Money Digest, Sept, 2000 by David Karas

You have heard how important it is to not time the market. Instead, you are encouraged to leave your assets invested for a long period of time, as opposed to buying on lows and selling on highs (which are the actions that are more historically attached to stockbrokers and direct stock portfolios). Today, the majority of investing is now done through investment pools, such as mutual and segregated funds.

There is also another school of thought that says the whole concept of simply buying and holding has been promoted by the mutual fund industry as a way of getting clients to not redeem their holdings and go to another fund.

I can tell you from my personal experience, there is accuracy in both points of view. Holding assets for a long time, in either direct mutual funds or stock, will lower the amount of taxes you pay from capital gains.

Mutual funds create taxes for you by the sale and purchase of stocks in their funds even if you do not redeem the mutual fund itself. These are called distributions and can be a surprise if you are not looking for them. Typical distributions seem to average 3% to 7% a year. They usually appear in greater numbers as values of stocks get overpriced and managers sell off.

The taxes caused by distributions, flow through to you, the investor.

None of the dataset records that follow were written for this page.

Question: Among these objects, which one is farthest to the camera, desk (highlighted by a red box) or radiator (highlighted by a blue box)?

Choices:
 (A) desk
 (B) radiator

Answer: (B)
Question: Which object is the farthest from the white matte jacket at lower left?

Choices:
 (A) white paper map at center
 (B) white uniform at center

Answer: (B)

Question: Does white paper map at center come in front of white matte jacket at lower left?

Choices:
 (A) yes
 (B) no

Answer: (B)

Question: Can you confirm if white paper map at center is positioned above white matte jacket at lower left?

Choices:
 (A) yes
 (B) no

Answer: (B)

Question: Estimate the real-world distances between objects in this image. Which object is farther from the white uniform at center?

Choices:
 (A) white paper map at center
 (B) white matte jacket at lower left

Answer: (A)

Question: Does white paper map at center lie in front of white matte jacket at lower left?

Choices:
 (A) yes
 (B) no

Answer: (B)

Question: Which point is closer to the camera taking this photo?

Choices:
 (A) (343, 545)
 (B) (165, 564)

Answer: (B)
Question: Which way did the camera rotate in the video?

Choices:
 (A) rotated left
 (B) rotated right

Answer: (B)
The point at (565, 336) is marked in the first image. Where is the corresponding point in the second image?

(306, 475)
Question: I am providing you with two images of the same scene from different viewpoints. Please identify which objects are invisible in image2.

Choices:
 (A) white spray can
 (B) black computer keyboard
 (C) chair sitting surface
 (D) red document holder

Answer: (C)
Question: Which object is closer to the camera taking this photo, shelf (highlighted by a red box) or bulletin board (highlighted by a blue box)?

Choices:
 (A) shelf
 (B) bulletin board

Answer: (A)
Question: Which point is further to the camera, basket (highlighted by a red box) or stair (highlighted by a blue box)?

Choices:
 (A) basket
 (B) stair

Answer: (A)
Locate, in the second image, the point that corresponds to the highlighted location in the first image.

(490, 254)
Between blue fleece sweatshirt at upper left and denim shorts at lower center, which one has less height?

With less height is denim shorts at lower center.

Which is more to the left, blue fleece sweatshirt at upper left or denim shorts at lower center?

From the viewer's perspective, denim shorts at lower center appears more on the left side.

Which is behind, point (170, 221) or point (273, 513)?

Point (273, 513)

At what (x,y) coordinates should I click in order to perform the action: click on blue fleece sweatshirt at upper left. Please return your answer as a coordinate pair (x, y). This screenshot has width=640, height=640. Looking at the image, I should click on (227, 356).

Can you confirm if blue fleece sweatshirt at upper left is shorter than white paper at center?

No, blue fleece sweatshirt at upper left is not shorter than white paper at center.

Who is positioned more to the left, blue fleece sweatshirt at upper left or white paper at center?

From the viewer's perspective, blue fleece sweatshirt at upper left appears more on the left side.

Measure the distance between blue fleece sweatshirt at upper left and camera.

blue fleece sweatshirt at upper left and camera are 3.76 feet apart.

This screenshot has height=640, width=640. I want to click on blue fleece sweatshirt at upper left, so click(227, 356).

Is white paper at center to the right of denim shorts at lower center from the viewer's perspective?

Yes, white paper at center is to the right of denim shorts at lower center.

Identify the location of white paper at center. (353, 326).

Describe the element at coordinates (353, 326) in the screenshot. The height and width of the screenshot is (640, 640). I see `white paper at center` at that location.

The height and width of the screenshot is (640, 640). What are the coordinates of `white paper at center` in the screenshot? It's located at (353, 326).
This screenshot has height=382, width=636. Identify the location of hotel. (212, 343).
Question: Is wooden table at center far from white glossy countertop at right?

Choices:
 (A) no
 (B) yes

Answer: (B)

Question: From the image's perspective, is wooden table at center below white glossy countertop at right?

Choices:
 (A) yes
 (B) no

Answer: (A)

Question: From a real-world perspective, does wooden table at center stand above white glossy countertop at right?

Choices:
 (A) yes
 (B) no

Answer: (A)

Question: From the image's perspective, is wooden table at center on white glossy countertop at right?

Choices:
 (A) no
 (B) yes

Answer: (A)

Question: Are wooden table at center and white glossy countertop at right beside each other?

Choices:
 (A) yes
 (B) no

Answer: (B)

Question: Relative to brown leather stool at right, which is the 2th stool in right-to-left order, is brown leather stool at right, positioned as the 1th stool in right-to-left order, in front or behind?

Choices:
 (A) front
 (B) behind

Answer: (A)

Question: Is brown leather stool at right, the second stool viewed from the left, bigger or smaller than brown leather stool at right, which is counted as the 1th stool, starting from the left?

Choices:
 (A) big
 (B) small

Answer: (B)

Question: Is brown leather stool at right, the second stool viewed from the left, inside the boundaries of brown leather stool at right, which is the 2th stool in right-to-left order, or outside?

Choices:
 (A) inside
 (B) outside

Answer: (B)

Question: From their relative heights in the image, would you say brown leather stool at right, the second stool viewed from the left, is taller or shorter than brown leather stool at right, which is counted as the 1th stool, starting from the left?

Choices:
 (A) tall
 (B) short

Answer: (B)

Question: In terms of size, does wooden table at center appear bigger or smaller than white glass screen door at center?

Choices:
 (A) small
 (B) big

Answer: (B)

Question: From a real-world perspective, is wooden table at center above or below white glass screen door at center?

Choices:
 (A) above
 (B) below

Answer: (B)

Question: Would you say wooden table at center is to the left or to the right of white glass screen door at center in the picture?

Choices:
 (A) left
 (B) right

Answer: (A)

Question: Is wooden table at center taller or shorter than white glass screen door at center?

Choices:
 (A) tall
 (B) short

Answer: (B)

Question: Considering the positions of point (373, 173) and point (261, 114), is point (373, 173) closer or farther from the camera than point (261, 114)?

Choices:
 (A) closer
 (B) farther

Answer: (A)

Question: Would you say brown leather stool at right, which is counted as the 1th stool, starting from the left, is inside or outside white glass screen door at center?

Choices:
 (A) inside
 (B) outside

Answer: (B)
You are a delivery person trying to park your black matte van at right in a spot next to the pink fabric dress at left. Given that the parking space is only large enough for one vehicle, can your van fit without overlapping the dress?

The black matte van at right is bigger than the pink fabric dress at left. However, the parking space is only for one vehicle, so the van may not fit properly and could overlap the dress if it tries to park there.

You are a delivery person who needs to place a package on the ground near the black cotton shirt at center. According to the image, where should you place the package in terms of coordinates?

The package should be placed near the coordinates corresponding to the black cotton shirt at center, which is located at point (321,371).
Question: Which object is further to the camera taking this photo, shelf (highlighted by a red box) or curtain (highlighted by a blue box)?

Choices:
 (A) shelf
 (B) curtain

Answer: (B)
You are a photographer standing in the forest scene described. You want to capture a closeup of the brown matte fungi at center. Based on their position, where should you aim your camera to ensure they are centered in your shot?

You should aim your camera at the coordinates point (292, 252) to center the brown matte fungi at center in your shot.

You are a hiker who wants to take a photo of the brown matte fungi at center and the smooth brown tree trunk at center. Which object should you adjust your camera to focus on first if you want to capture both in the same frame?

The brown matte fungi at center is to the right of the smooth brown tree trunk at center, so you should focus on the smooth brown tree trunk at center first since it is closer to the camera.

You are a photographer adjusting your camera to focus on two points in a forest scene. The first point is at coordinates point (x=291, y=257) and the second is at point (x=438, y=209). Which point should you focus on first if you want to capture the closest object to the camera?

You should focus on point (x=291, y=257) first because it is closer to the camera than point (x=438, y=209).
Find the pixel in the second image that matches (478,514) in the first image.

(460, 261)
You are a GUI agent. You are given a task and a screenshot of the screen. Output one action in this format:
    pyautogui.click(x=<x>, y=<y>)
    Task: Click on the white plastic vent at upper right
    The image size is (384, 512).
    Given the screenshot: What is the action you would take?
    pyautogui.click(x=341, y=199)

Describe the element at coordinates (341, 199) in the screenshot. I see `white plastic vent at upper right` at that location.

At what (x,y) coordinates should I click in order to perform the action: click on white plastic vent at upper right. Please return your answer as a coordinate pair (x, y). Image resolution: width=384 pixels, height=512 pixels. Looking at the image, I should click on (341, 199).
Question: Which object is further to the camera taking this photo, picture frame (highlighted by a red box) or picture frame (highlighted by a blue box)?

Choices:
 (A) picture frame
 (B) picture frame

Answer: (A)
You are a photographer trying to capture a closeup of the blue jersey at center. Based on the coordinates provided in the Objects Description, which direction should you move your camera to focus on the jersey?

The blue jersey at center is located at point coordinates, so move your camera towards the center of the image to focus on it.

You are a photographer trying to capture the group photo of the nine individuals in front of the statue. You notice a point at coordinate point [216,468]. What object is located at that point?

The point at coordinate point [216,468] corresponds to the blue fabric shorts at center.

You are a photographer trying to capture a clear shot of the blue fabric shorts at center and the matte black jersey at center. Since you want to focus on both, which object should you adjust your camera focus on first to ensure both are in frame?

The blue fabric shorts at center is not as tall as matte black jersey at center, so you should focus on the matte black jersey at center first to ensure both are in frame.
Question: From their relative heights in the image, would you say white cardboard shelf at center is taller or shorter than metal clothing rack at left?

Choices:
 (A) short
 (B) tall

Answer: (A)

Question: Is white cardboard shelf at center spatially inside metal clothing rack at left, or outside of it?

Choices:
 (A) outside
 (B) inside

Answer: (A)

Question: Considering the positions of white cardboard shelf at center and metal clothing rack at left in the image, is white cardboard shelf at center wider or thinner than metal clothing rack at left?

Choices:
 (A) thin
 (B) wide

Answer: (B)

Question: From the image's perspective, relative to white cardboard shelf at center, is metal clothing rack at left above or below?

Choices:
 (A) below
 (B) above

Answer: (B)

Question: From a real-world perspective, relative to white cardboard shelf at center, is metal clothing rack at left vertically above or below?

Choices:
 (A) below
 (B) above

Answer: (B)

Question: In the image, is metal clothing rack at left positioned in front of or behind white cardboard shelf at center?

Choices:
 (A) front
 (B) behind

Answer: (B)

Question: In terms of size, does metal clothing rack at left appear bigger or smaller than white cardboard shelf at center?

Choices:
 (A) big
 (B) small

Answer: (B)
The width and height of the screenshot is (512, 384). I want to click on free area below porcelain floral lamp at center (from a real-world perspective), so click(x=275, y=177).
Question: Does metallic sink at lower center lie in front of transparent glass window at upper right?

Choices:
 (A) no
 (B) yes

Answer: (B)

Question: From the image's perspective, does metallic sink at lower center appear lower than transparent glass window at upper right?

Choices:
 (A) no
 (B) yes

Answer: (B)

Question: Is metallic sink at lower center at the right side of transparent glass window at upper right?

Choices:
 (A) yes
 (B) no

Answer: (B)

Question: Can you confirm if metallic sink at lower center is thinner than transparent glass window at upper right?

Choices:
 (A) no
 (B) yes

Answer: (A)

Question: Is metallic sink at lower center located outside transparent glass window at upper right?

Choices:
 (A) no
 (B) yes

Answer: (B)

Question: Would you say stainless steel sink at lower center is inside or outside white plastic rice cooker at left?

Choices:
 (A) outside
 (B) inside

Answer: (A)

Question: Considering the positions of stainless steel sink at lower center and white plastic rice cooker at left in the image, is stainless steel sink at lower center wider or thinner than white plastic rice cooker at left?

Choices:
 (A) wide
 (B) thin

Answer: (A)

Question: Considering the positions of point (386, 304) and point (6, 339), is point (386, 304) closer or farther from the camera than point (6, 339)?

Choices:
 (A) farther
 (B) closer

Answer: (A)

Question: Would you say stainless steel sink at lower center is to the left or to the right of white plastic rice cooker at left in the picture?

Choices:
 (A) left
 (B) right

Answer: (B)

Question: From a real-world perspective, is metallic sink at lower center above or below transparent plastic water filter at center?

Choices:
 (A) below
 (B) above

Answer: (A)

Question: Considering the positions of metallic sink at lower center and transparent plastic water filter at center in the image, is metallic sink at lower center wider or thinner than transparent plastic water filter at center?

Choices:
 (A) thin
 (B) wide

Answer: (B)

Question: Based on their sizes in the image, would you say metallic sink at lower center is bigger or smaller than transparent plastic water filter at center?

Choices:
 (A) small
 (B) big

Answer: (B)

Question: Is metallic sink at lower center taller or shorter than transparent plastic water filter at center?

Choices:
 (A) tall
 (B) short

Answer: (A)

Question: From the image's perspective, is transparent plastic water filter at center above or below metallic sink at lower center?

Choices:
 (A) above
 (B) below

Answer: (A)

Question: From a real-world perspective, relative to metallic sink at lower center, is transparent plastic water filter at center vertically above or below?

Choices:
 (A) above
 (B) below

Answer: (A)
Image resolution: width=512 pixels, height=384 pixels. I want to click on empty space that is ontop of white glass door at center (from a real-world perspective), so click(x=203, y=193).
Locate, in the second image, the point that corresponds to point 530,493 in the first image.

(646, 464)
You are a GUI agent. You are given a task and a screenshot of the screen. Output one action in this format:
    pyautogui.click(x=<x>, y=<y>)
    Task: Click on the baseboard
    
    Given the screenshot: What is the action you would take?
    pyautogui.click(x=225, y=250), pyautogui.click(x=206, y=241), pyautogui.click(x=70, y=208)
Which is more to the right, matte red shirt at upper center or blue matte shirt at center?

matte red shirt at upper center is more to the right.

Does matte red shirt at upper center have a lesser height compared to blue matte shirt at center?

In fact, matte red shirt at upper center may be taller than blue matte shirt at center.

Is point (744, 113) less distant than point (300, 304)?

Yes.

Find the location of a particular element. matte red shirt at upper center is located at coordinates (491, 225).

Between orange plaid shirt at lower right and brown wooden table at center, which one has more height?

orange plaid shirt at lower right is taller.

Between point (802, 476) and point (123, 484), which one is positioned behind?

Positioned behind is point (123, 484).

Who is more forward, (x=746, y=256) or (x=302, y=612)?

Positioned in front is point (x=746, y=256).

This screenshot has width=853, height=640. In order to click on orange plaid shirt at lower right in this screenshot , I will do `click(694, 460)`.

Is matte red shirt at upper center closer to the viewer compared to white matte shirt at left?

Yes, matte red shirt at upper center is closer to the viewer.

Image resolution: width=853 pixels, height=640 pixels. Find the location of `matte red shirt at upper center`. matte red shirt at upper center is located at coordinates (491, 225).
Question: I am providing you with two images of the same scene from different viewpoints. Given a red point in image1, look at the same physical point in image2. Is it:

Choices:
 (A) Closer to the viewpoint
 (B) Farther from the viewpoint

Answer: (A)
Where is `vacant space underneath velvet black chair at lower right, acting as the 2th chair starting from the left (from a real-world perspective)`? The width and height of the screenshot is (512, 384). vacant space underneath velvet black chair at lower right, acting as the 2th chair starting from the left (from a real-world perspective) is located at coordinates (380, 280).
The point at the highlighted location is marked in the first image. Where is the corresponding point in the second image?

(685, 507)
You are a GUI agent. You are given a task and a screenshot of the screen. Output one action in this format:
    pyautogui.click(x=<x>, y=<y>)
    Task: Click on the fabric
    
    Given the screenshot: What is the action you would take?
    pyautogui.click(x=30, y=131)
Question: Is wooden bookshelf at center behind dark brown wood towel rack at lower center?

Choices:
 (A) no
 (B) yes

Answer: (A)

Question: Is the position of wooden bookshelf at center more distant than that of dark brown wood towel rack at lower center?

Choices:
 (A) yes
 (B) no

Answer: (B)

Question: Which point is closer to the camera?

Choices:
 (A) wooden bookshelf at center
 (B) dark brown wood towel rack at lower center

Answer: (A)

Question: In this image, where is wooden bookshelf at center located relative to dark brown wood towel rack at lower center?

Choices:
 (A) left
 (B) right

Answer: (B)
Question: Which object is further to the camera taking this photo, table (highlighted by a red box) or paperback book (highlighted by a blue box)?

However, that in itself is not a bad thing.

A mutual fund professionally manages your assets and the manager themselves buy and sell stocks within the fund as conditions dictate.

So, even if the fund industry says that you should buy and hold, fund managers in reality do sell off losers and overpriced holdings as conditions dictate.

My advice?

Do both.

Sell off a portion of your winners, take some profit and redirect it to new opportunities. You cannot go wrong taking a profit.

Secondly, try to avoid responding to every media driven event in the market. Concentrate on the long view that you and your financial planner have mutually agreed upon.

Use the example of a decorative landscape hedge on your property. The longer the hedge is in place, the stronger and better it gets. To encourage proper growth you need to cut back on the spindly and excessive growth portions to build up stronger branches and roots.

That is your portfolio.

Occasionally it will grow excessively and unsustainably, into certain areas. Failure to trim back will lead to dead branches.

Proper trimming will encourage stronger support arms.

Be a good financial gardener. You will get better flowers.